Military sexual assault seeps through the bonds of brotherhood and creeps into the bedtime sleep of victims, months and years after the fact. The Department of Defense estimates that 19,000 soldiers are raped or sexually assaulted annually, with less than 14 per cent coming forward to report it.

Friday night’s showing of the film The Invisible War, brought to the Vineyard by the foundation Protect our Defenders, presented patriots — both women and men — who have been traumatized by not only rape itself, but the aftermath within the uniquely rigid hierarchy of the military.

Nancy Parrish
Nancy Parrish. — Ivy Ashe

About a year and a half ago, Protect our Defenders president Nancy Parrish caught wind of what the secretary of defense is calling a silent epidemic: the long-standing issue of rape and sexual assault cases in the military being repeatedly ignored while predators go unpunished.

And after talking with friends like Rose Styron, Davis Weinstock and Maria Cuomo Cole — who was executive producer of the film — she was compelled to do something.

“I wondered what could be done with an issue that for 25 years had been languishing, with one scandal after another, starting with Tailhook in 1991, and really before then,” said Mrs. Parrish. “We began to fully understand the enormity of the issue for the country and for the amazing veterans. So Protect our Defenders was born and encouraged by so many friends and residents here on the Vineyard.”

Records from a dataset:
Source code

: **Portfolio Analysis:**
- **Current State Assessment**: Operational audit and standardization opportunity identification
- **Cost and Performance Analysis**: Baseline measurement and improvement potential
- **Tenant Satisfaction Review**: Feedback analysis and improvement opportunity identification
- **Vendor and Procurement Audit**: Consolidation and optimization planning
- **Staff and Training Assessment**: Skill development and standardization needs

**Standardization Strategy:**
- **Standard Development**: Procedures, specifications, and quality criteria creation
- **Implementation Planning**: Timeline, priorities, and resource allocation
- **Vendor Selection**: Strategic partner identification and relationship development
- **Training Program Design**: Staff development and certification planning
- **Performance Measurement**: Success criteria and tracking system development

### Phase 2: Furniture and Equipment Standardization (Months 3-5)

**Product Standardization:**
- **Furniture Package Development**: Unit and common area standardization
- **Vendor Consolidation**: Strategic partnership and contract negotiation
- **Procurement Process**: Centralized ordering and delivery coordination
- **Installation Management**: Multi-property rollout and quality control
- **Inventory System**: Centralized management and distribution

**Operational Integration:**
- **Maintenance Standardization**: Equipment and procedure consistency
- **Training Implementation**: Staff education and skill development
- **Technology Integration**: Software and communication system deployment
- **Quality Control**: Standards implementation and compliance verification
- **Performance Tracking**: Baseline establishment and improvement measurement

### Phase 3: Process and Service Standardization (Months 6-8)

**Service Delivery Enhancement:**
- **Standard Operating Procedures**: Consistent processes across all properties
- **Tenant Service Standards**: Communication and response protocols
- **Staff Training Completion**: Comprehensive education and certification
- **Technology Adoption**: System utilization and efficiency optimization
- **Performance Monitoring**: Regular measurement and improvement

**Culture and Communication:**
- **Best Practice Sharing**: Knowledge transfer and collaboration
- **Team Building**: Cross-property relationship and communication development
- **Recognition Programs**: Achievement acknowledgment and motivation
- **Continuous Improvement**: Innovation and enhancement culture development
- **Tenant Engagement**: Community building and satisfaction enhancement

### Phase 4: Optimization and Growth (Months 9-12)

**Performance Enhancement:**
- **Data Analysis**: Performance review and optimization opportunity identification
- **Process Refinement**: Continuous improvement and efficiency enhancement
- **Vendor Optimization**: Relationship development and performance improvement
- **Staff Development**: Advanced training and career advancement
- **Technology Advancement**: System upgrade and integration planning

__PROBLEMS AND TASKS__.
- 1) In the article about the screening of The Invisible War, how many soldiers does the Department of Defense estimate are raped or sexually assaulted each year?
- 2) Reproduce the records line for line, starting with their first line and ending with the line that contains "### Phase 2: Furniture", including both.

__EXERCISE SOLUTIONS__.
- 1) 19,000

- 2)
Source code

: **Portfolio Analysis:**
- **Current State Assessment**: Operational audit and standardization opportunity identification
- **Cost and Performance Analysis**: Baseline measurement and improvement potential
- **Tenant Satisfaction Review**: Feedback analysis and improvement opportunity identification
- **Vendor and Procurement Audit**: Consolidation and optimization planning
- **Staff and Training Assessment**: Skill development and standardization needs

**Standardization Strategy:**
- **Standard Development**: Procedures, specifications, and quality criteria creation
- **Implementation Planning**: Timeline, priorities, and resource allocation
- **Vendor Selection**: Strategic partner identification and relationship development
- **Training Program Design**: Staff development and certification planning
- **Performance Measurement**: Success criteria and tracking system development

### Phase 2: Furniture and Equipment Standardization (Months 3-5)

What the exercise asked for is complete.